**What you have to do**. The response must contain every line from the records below that has "blue".

(Beginning of Data extracts)

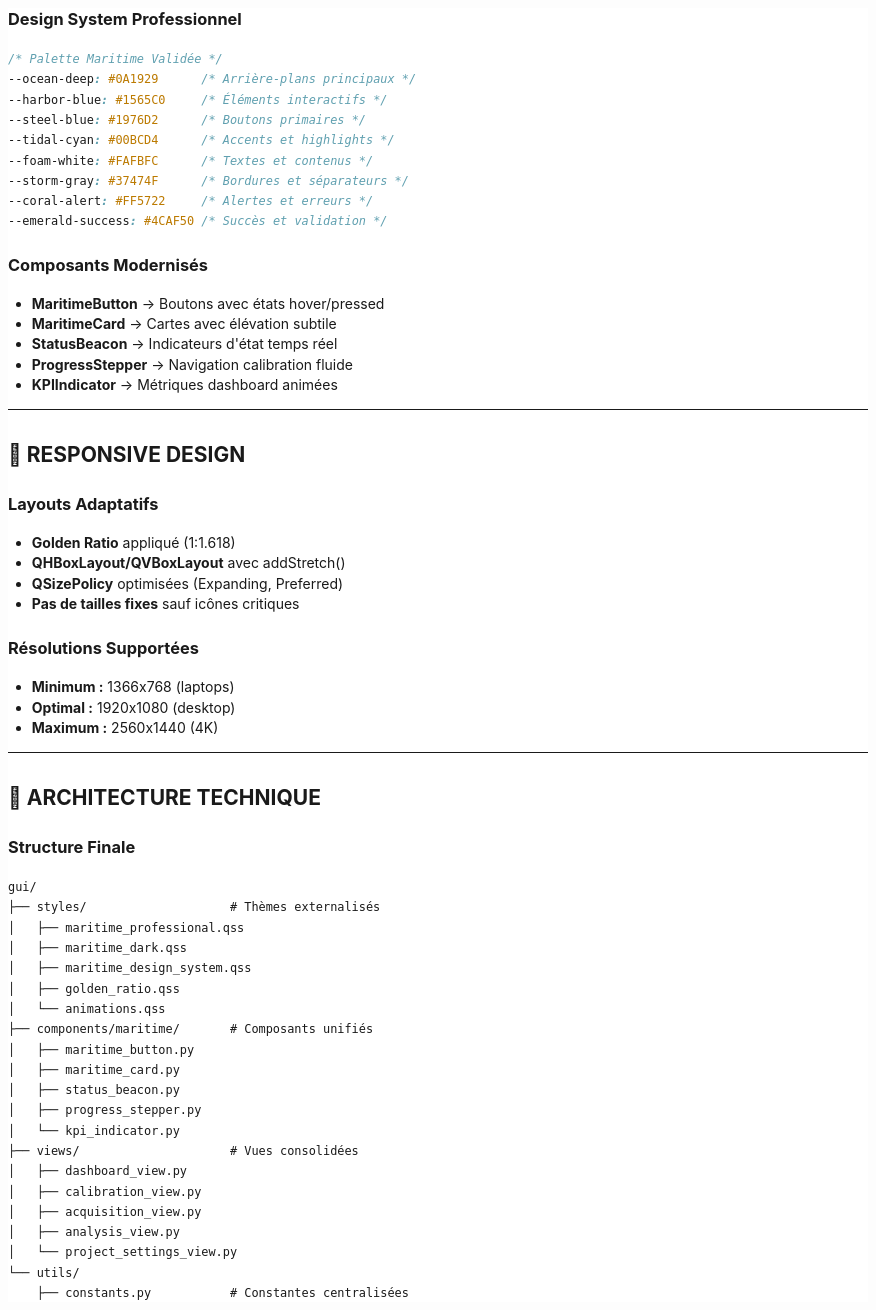 ### Design System Professionnel
```css
/* Palette Maritime Validée */
--ocean-deep: #0A1929      /* Arrière-plans principaux */
--harbor-blue: #1565C0     /* Éléments interactifs */
--steel-blue: #1976D2      /* Boutons primaires */
--tidal-cyan: #00BCD4      /* Accents et highlights */
--foam-white: #FAFBFC      /* Textes et contenus */
--storm-gray: #37474F      /* Bordures et séparateurs */
--coral-alert: #FF5722     /* Alertes et erreurs */
--emerald-success: #4CAF50 /* Succès et validation */
```

### Composants Modernisés
- **MaritimeButton** → Boutons avec états hover/pressed
- **MaritimeCard** → Cartes avec élévation subtile
- **StatusBeacon** → Indicateurs d'état temps réel
- **ProgressStepper** → Navigation calibration fluide
- **KPIIndicator** → Métriques dashboard animées

---

## 📱 RESPONSIVE DESIGN

### Layouts Adaptatifs
- **Golden Ratio** appliqué (1:1.618)
- **QHBoxLayout/QVBoxLayout** avec addStretch()
- **QSizePolicy** optimisées (Expanding, Preferred)
- **Pas de tailles fixes** sauf icônes critiques

### Résolutions Supportées
- **Minimum :** 1366x768 (laptops)
- **Optimal :** 1920x1080 (desktop)
- **Maximum :** 2560x1440 (4K)

---

## 🔧 ARCHITECTURE TECHNIQUE

### Structure Finale
```
gui/
├── styles/                    # Thèmes externalisés
│   ├── maritime_professional.qss
│   ├── maritime_dark.qss
│   ├── maritime_design_system.qss
│   ├── golden_ratio.qss
│   └── animations.qss
├── components/maritime/       # Composants unifiés
│   ├── maritime_button.py
│   ├── maritime_card.py
│   ├── status_beacon.py
│   ├── progress_stepper.py
│   └── kpi_indicator.py
├── views/                     # Vues consolidées
│   ├── dashboard_view.py
│   ├── calibration_view.py
│   ├── acquisition_view.py
│   ├── analysis_view.py
│   └── project_settings_view.py
└── utils/
    ├── constants.py           # Constantes centralisées
```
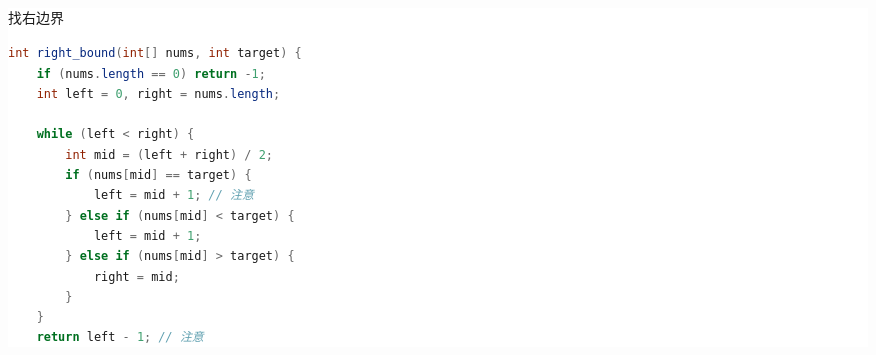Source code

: 找右边界

```java
int right_bound(int[] nums, int target) {
    if (nums.length == 0) return -1;
    int left = 0, right = nums.length;

    while (left < right) {
        int mid = (left + right) / 2;
        if (nums[mid] == target) {
            left = mid + 1; // 注意
        } else if (nums[mid] < target) {
            left = mid + 1;
        } else if (nums[mid] > target) {
            right = mid;
        }
    }
    return left - 1; // 注意
```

(End of Data extracts)

**Problem solution**.
--harbor-blue: #1565C0     /* Éléments interactifs */
--steel-blue: #1976D2      /* Boutons primaires */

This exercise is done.